» SELECTED EXTRACT
A Discriminative Neighborhood-Based Collaborative Learning for Remote
Sensing Scene Classification
Abstract
The bag-of-words (BoW) model is one of the most popular representation
methods for image classification. However, the lack of spatial
information, change of illumination, and inter-class similarity among
scene categories impair its performance in the remote-sensing domain. To
alleviate these issues, this paper proposes to explore the spatial
dependencies between different image regions and introduce a
neighborhood-based collaborative learning (NBCL) for remote-sensing
scene classification. Particularly, our proposed method employs
multilevel features learning based on small, medium, and large
neighborhood regions to enhance the discriminative power of image
representation. To achieve this, image patches are selected through a
fixed-size sliding window where each image is represented by four
independent image region sequences. Apart from multilevel learning, we
explicitly impose Gaussian pyramids to magnify the visual information of
the scene images and optimize their position and scale parameters
locally. Motivated by this, a local descriptor is exploited to extract
multilevel and multiscale features that we represent in terms of
codewords histogram by performing k-means clustering. Finally, a simple
fusion strategy is proposed to balance the contribution of these
features, and the fused features are incorporated into a Bidirectional
Long Short-Term Memory (BiLSTM) network for constructing the final
representation for classification. Experimental results on
NWPU-RESISC45, AID, UC-Merced, and WHU-RS datasets demonstrate that the
proposed approach not only surpasses the conventional bag-of-words
approaches but also yields significantly higher classification
performance than the existing state-of-the-art deep learning methods
used nowadays.

» RECORD EXCERPTS
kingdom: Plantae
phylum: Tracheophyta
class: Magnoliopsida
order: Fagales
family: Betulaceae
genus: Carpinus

» EXERCISE DESCRIPTION
Answer these questions about the remote-sensing abstract above, one line each:
(a) What three sizes of neighborhood region does the proposed method use for multilevel feature learning?
(b) By how many independent image region sequences is each image represented?
(c) Into what network are the fused features incorporated?

» ANSWER TO THIS EXERCISE
(a) Small, medium, and large.
(b) Four.
(c) A Bidirectional Long Short-Term Memory (BiLSTM) network.